The next map shows the rate of impairment resulting from opioid use. The darkest areas have positive drug test rates of .41% or higher. That’s a pretty low rate of positive tests, but the vast majority of the U.S. is seeing these positive tests, especially in the South and Southeast.
The final map shows the rate of impairment from amphetamines, which could include non-medical use of prescription stimulants (Ritalin, Adderall, Concerta and others) or illicit drugs such as methamphetamine. The darkest areas show a rate of 2% or more.
Drug Testing in Specific Professions
Fortunately for all of us, many of the employees we really need to be sober are required by the federal government to submit to drug tests. Executive Order 12564, addressing a drug-free federal workplace, established rules for testing federal employees. This Order emphasized testing if there is a reasonable suspicion that an employee used drugs or there was an accident or unsafe behavior.
The Omnibus Transportation Employee Testing Act of 1991 helps keep us safe in many other ways. This law mandates drug testing in the following industries:
Transportation activities including aviation, trucking, railroads, mass transit and pipelines
- The Federal Aviation Administration
- Federal Railroad Administration
- Pipelines and Hazardous Materials Safety Administration.
- U.S. Coast Guard
In general, the provisions of this bill require drug testing before hiring plus random drug tests, testing after an accident and training in drug prevention.
The Department of Defense mandates drug-free workplace policies and testing for their contractors.
The Nuclear Regulatory Commission likewise requires testing of anyone who operates, maintains or constructs nuclear power plants, transports nuclear material or supports these operations.
Our military has its own rules for ensuring that its members are deterred from using drugs and that they are ready for service at any time. As of 2017, applicants and current members must be tested for 26 different drugs, including marijuana, cocaine, heroin, prescription or illicit opioids and amphetamines. Current military members are subjected to random drug testing up to three times each year.

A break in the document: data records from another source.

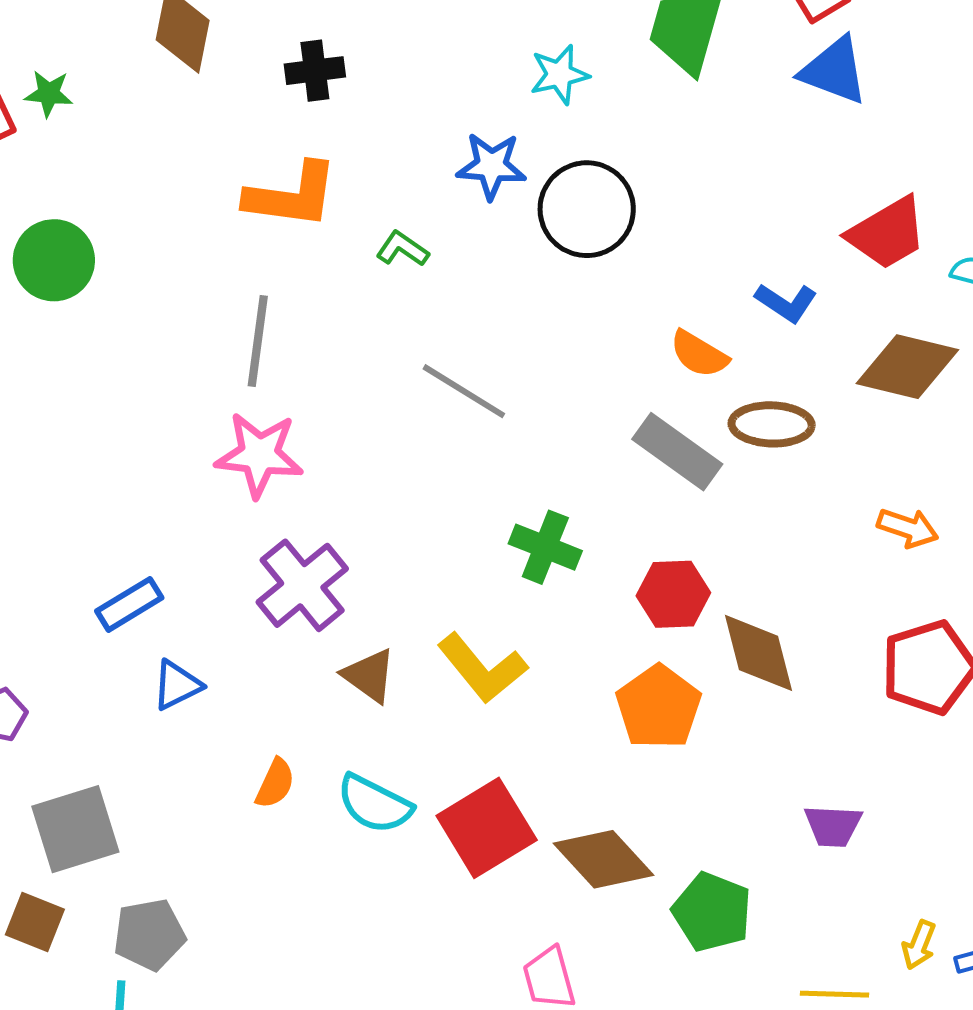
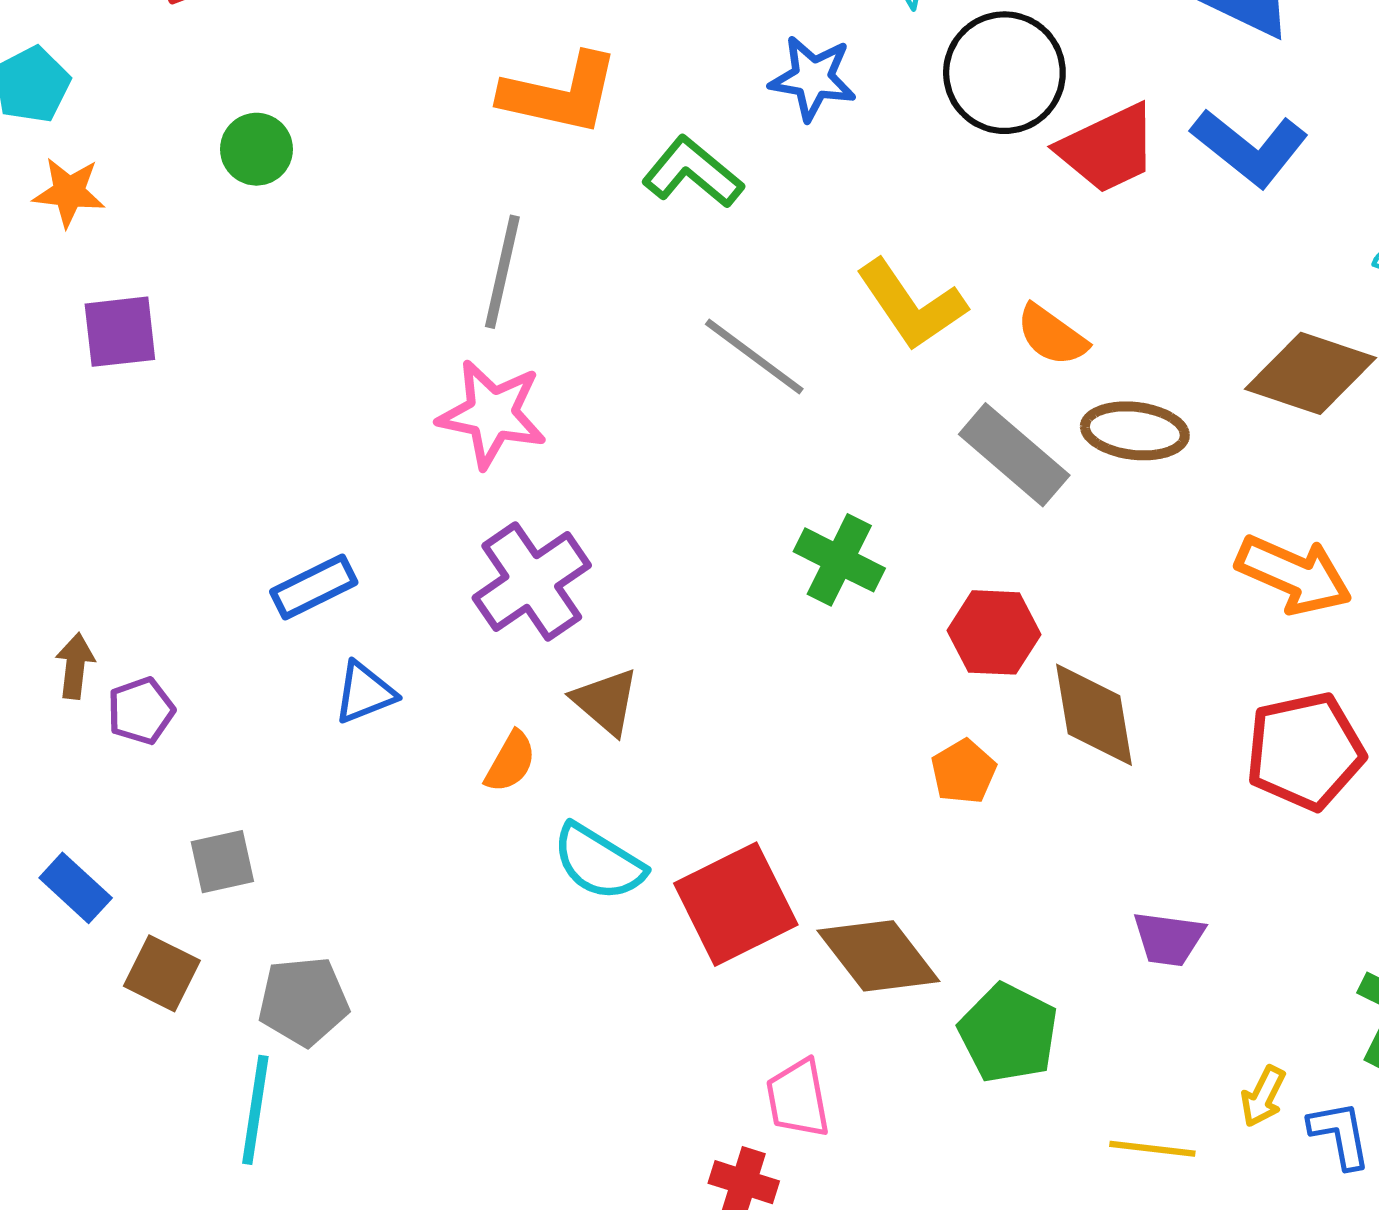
black circle: (587, 209) -> (1004, 73), moved
red trapezoid: (887, 233) -> (1108, 149), moved
green L-shape: (402, 249) -> (693, 172), size x1.5
green circle: (54, 260) -> (257, 149), size x0.7
blue L-shape: (786, 303) -> (1250, 148), moved, size x1.5
orange arrow: (908, 528) -> (1294, 575), size x1.5
yellow L-shape: (482, 668) -> (911, 305), moved
orange pentagon: (659, 707) -> (964, 772), size x0.6
orange semicircle: (275, 783) -> (510, 762), moved
gray square: (75, 829) -> (222, 862), size x0.6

Keeping Your Workplace Drug-Free
It’s never easy for an employee to report a co-worker who is struggling with heavy alcohol use, illicit drug use or misused prescription drugs. Human Resources departments have a responsibility to make it as easy as possible for impaired employees to get help. This includes providing training for all employees on how to maintain a safe workplace, what to do if they see a co-worker struggling and, of course, ensuring the addicted employee has access to effective rehabilitation.
Many companies offer Employee Assistance Programs that help those employees struggling with addiction or personal difficulties such as financial or marital problems. Good health insurance helps employees get the medical care and rehabilitation they need.

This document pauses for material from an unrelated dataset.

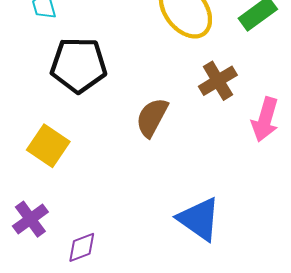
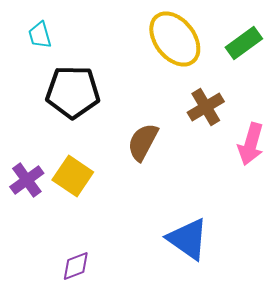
yellow square: (48, 146) -> (73, 176), moved
purple cross: (30, 219) -> (27, 180), moved

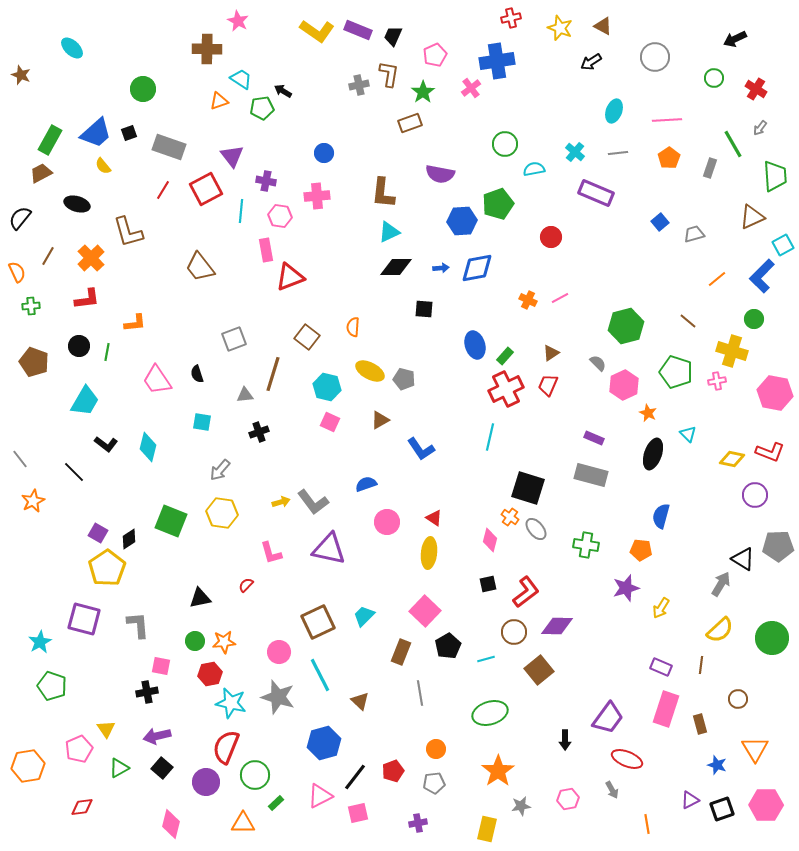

There is a huge payoff for everyone involved when impaired employees get sober. The workplace is safer for everyone, the company can achieve higher productivity and it also saves on healthcare, personnel and administrative costs. Best of all, the employee has a chance to reclaim their sobriety and their life. In fact, when this help is offered without delay, it could even save their life.
What can you do if your HR department is not offering to help impaired employees? Perhaps you could take this article to your HR staff and point out the savings to them and the improved safety and productivity of the whole workplace if they do.